Begonnen hatte Hugo Asbach im Jahre 1892 mit nur zwei Brennblasen in Rüdesheim am Rhein, direkt gegenüber dem Bahnhof. Im Laufe der Zeit wuchs das Unternehmen stätig. Schlussendlich gipfelte es in einem 4,4 Hektar großen Gelände (ohne die Pralinen Produktion). Bis Mitte der 90er Jahre wird an diesem Standort alles zum Thema Asbach-Uralt produziert. Zu seinen Glanz Zeiten sind über 400 Mitarbeiter bei dem Unternehmen beschäftigt. Nach dem Verkauf des Betriebes an den Konzern Unterberg steht das Gelände, zu großen Teilen, lange Zeit leer. Einzig die Pralinenproduktion geht im Jahre 2000 unter dem Namen „Rüdesheimer Confiserie Pralinen GmbH & Co. KG“ an die Firma Reber.

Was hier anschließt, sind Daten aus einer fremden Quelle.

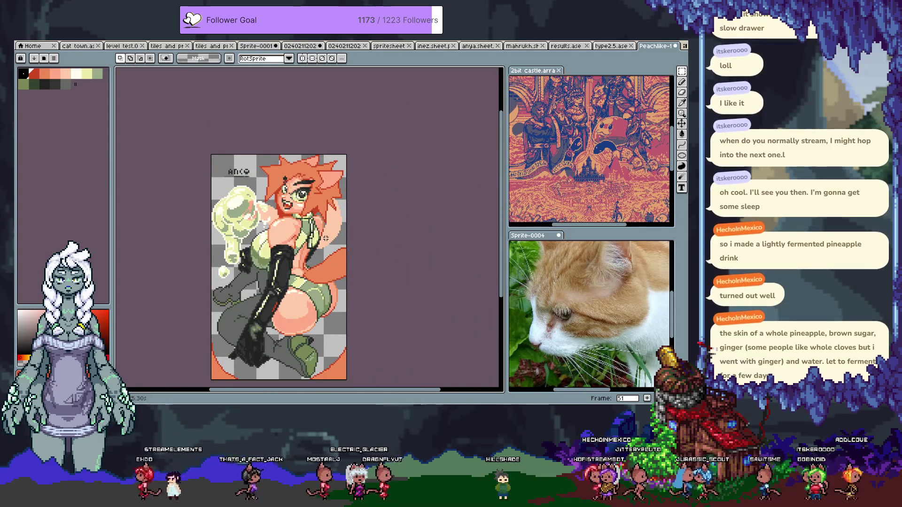
scroll(283, 192, up, 5)
key(i)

Erst als im Jahr 2015 Familie Wendel, den als Assbachgasse bekannten Teil des Firmensitzes übernimmt, kommt wieder Leben auf das alte Werksgelände.

Mittlerweile befinden sich die Restaurierungs-Werkstätten von Siegfrieds Mechanischem Musikkabinett in den Räumlichkeiten der Asbachgasse. Zu finden sind hier eine Schreinerei, Schlosserei, Montage, Pneumatik, Feinmechanik und Lagerplatz.

Für die Zukunft gibt es bereits weitere große Pläne. Ein Event- und Kulturgelände für die Bürgerinnen, Bürger und das Umland soll es werden. Ziel ist es, dass das ehemalige Asbachgelände wieder Teil der Stadt und Ihrer Bewohner wird.